Your assignment —
Show, copied in full, every line of the rows below that contains the string "แทนท". Case counts.

[Stored data]
##############################
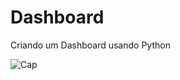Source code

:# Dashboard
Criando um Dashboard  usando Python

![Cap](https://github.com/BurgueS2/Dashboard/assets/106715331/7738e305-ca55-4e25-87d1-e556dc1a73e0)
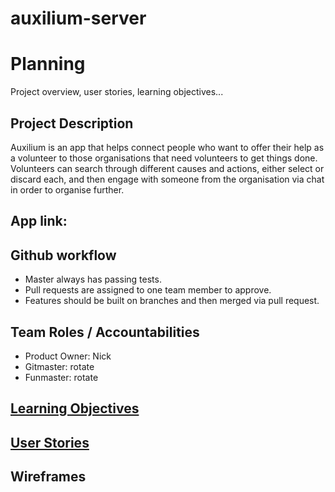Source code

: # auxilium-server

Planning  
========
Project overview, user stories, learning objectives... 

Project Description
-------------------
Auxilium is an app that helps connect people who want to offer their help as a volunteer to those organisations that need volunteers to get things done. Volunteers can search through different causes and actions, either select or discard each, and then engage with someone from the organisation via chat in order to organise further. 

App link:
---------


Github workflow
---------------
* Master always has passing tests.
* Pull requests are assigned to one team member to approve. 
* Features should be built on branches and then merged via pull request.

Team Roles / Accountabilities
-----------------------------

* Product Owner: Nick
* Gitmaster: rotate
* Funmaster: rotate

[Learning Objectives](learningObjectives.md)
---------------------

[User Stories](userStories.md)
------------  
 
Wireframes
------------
##############################
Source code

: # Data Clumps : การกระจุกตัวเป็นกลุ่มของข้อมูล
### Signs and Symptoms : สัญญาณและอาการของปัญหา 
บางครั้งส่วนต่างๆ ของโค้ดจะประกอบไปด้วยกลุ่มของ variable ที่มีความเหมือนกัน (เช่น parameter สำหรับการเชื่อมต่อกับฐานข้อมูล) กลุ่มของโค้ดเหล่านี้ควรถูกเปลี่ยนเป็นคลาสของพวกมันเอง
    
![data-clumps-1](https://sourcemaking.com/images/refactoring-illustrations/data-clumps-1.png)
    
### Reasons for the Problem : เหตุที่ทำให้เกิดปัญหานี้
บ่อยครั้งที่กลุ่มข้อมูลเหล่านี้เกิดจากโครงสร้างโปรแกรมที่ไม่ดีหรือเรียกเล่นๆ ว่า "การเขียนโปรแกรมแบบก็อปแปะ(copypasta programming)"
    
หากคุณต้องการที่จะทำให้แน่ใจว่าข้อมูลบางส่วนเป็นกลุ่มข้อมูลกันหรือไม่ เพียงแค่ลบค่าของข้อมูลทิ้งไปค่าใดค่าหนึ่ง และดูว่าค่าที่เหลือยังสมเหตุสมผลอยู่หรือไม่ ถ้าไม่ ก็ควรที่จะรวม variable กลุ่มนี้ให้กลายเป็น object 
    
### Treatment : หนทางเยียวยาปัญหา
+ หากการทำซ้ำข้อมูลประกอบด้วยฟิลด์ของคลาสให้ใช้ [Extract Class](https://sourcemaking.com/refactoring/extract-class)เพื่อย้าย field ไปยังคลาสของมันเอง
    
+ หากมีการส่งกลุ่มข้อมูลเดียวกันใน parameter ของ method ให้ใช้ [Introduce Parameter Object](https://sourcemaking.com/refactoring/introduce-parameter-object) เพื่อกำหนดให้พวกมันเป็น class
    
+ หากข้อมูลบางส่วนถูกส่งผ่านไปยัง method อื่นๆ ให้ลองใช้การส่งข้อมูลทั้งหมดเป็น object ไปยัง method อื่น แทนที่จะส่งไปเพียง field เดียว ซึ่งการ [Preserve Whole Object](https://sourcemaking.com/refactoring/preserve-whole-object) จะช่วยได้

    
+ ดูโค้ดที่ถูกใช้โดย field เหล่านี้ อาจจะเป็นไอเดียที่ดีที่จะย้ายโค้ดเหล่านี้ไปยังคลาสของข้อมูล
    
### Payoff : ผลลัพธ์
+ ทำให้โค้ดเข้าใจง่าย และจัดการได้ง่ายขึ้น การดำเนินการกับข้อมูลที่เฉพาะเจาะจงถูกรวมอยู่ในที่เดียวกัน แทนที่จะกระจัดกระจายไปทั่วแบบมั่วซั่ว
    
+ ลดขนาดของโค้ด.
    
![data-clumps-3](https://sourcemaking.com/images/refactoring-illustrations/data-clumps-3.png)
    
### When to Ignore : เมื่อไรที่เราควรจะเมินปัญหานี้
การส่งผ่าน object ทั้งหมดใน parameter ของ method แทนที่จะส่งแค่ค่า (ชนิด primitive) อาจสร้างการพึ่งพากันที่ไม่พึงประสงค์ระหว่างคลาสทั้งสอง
##############################
Exercise result —
+ หากข้อมูลบางส่วนถูกส่งผ่านไปยัง method อื่นๆ ให้ลองใช้การส่งข้อมูลทั้งหมดเป็น object ไปยัง method อื่น แทนที่จะส่งไปเพียง field เดียว ซึ่งการ [Preserve Whole Object](https://sourcemaking.com/refactoring/preserve-whole-object) จะช่วยได้
+ ทำให้โค้ดเข้าใจง่าย และจัดการได้ง่ายขึ้น การดำเนินการกับข้อมูลที่เฉพาะเจาะจงถูกรวมอยู่ในที่เดียวกัน แทนที่จะกระจัดกระจายไปทั่วแบบมั่วซั่ว
การส่งผ่าน object ทั้งหมดใน parameter ของ method แทนที่จะส่งแค่ค่า (ชนิด primitive) อาจสร้างการพึ่งพากันที่ไม่พึงประสงค์ระหว่างคลาสทั้งสอง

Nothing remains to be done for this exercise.